***** DATA IN THIS EXERCISE *****
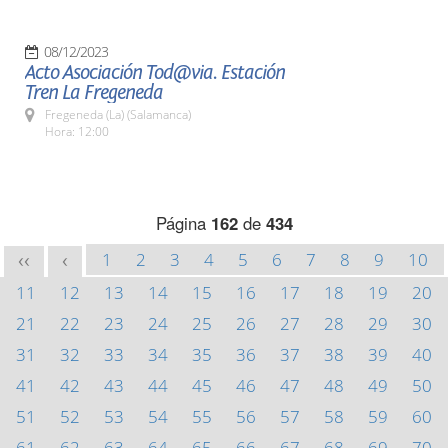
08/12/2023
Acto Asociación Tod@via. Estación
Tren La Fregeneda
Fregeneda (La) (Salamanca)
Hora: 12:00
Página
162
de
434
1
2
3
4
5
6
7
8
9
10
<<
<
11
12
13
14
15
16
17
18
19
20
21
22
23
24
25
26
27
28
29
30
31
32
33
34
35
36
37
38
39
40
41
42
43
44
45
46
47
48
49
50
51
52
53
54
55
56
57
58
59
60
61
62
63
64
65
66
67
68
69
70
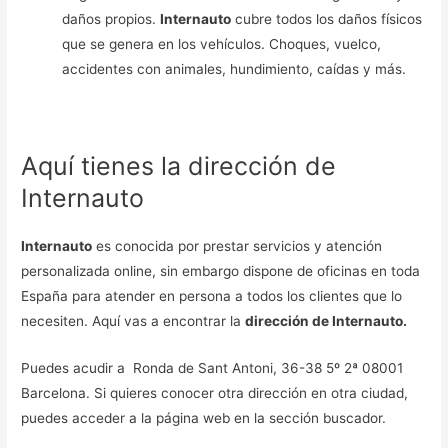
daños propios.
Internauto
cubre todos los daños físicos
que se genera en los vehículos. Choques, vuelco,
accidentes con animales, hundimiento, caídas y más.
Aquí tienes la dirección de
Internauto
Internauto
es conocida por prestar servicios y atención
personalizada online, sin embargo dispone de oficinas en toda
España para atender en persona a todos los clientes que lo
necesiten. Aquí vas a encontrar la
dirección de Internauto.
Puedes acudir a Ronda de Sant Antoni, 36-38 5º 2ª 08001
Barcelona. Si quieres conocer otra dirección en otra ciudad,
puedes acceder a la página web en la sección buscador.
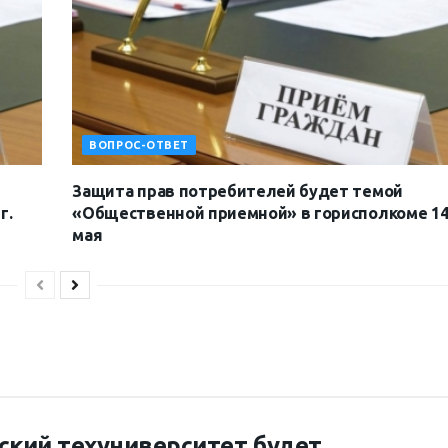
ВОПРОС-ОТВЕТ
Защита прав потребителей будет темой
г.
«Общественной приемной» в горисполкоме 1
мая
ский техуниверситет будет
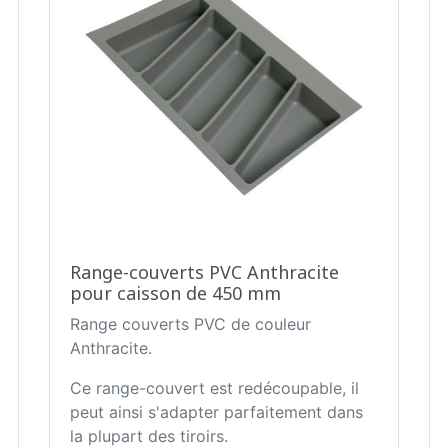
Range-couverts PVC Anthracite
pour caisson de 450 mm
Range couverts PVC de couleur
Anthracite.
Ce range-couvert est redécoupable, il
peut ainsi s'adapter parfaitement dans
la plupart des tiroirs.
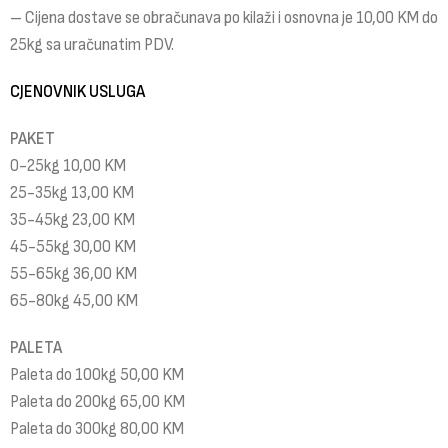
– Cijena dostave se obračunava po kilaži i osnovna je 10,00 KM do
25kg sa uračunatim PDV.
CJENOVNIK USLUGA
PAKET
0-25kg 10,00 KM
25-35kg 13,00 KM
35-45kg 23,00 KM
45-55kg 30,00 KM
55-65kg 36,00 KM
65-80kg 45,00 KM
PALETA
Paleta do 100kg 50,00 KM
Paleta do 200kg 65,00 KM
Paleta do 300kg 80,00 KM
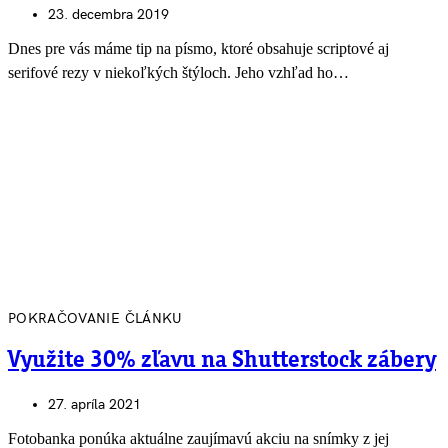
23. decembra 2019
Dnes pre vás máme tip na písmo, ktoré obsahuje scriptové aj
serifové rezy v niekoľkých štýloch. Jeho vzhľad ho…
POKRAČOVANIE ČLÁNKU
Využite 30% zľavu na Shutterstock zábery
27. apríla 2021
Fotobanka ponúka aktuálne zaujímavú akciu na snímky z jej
*****
## GOAL OF THE EXERCISE
Working from the records above, reproduce exactly the lines from the one with "45-55kg 30,00 KM" through the last line, without the pictures.

## SOLUTION BELOW
45-55kg 30,00 KM
55-65kg 36,00 KM
65-80kg 45,00 KM
PALETA
Paleta do 100kg 50,00 KM
Paleta do 200kg 65,00 KM
Paleta do 300kg 80,00 KM
23. decembra 2019
Dnes pre vás máme tip na písmo, ktoré obsahuje scriptové aj
serifové rezy v niekoľkých štýloch. Jeho vzhľad ho…
POKRAČOVANIE ČLÁNKU
Využite 30% zľavu na Shutterstock zábery
27. apríla 2021
Fotobanka ponúka aktuálne zaujímavú akciu na snímky z jej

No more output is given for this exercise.